Comentario evangélico. Domingo 30 Ordinario, ciclo C.

Como el fariseo, ¡no!


      ¿Cuánto hay que orar? El Señor lo dejó claro y la Iglesia nos lo recordaba la pasada semana: “Siempre y sin desfallecer”. ¿Cómo? Esta es la cuestión. Hoy no pensamos en la cantidad -que de suyo es muy importante-, sino en la calidad. Lo hacemos de la mano del Jesús que dice parábolas. En esta ocasión, una parábola dirigida a “algunos que se confiaban en sí mismos por considerarse justos y despreciaban a los demás”.

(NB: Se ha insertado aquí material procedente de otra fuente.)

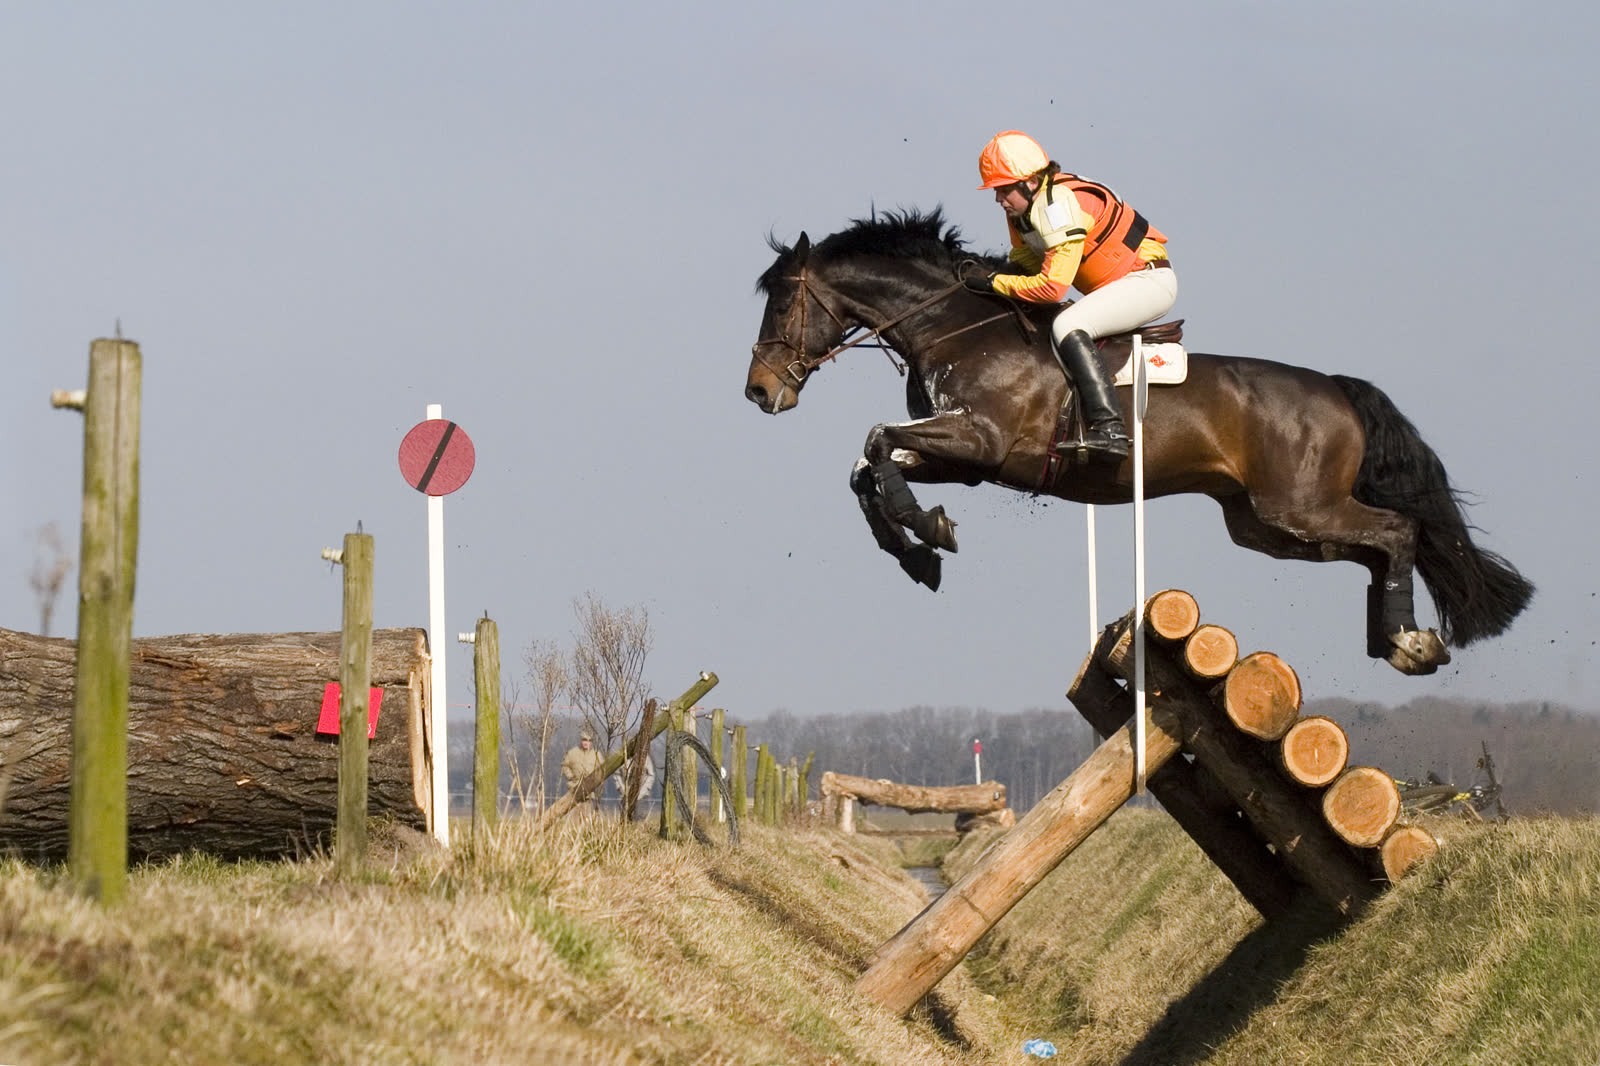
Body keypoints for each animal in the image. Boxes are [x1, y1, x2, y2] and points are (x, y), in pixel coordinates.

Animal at [743, 208, 1532, 676]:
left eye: (781, 304)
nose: (758, 391)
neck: (956, 326)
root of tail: (1337, 389)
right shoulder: (958, 457)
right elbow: (868, 467)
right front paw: (917, 548)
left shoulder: (982, 440)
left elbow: (874, 443)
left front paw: (926, 537)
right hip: (1267, 525)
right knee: (1377, 548)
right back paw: (1395, 637)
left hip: (1297, 506)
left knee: (1398, 532)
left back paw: (1408, 642)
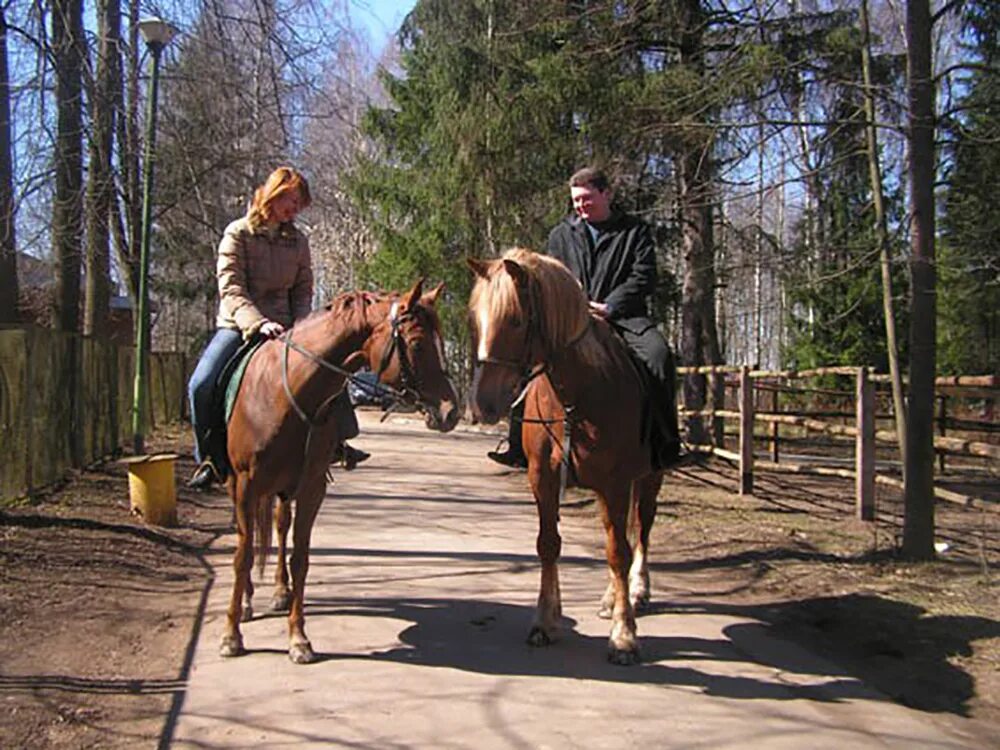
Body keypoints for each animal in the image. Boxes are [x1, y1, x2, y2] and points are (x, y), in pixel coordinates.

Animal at [221, 280, 458, 664]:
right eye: (418, 344)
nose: (451, 412)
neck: (285, 396)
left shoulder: (312, 486)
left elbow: (301, 559)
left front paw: (299, 639)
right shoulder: (245, 485)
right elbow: (242, 557)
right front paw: (231, 635)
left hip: (285, 488)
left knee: (280, 526)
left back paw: (280, 591)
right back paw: (246, 603)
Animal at [468, 250, 664, 668]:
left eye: (515, 319)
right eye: (476, 318)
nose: (483, 405)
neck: (578, 394)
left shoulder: (615, 483)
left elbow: (618, 552)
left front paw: (624, 636)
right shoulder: (542, 477)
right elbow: (548, 544)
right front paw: (546, 620)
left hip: (650, 478)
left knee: (641, 529)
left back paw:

      Y no encuentro mejor comentario que el nº 2559 del Catecismo de la Iglesia Católica: “¿Desde dónde hablamos cuando oramos? ¿Desde la altura de nuestro orgullo y de nuestra propia voluntad, o desde ‘lo más profundo’ (Sal 130, 1) de un corazón humilde y contrito? El que se humilla será ensalzado. La humildad es la base de la oración. ‘Nosotros no sabemos pedir como conviene’ (Rom 8, 26). La humildad es una disposición necesaria para recibir gratuitamente el don de la oración: el hombre es
un mendigo de Dios”. Ya tenemos el cómo: humildemente. Y esto concuerda perfectamente con lo que somos: somos a la vez ‘mendigos de Dios’ y ‘capaces de Dios’. Nuestro corazón es tan grande como nuestra pequeñez. Cuanto más pequeñitos somos ante Dios, más grande es nuestra alma para recibirle. Claro que esto no es cuestión de palabrería. Enseguida recordamos que “no todo el que dice Señor, Señor…”. Es cuestión de deseo y de visión. Desearle como un niño pequeño desea a su madre. Mirarle como un niño pequeño mira a su padre. Sin ambiciones, sin altanerías, sin ínfulas de grandeza. Simplemente como quien lo necesita todo y todo lo recibe sin mérito propio. Para rezar hay que reconocerse pecador y arrepentirse sinceramente. ¡Claro! A la oración se va no a contemplarse a sí mismo, sino a contemplar a Dios que es misericordia y que por su gran bondad me otorga su perdón. La semana pasada hablaba de que para orar como es debido, es necesario romper el anonimato y presentar la vida al Señor simple y sencillamente. La oración no es el artificio desplegado de quien intenta persuadir a Dios, como el hombre de publicidad que piensa que todo se puede lograr con una buena campaña. La oración es siempre la expresión del indigente que sabe que ha sido creado para la eternidad feliz, pero que siente cómo se le pega en los pies el polvo del tiempo caduco y de los sinsabores del placer inmediato.

       La primera lectura, del libro del Eclesiástico, la describe perfectamente. Yo solo me dedico a componer los subrayados que he hecho: oración, como la súplica del oprimido o del
huérfano. Oración, como la de “la viuda cuando se desahoga en su lamento”. Oración de “quien sirve de buena gana”. Oración del humilde que “no se detiene hasta que alcanza su destino”: Dios que “juzga a los justos y les hace justicia”. A la oración del humilde, Dios contesta con un amén.

       La oración es el Padrenuestro y el Magnificat. La oración de María, humilde sierva de Dios. La oración de Jesucristo, que ha venido a obedecer. Unas veces es dulce, otras es amarga. Sí, dulce y amarga como el libro abierto del Apocalipsis que lleva al cristiano a profetizar. Como a tantos hermanos nuestros que han ido ‘a las gentes’ a anunciar la buena noticia del Señor muerto y resucitado a los que hoy ponemos en el mejor rincón de nuestra intercesión y acción de gracias: los misioneros. María, madre de la Misericordia, protégelos y a nosotros sostennos, no permitas que decaiga nuestra oración humilde y perseverante.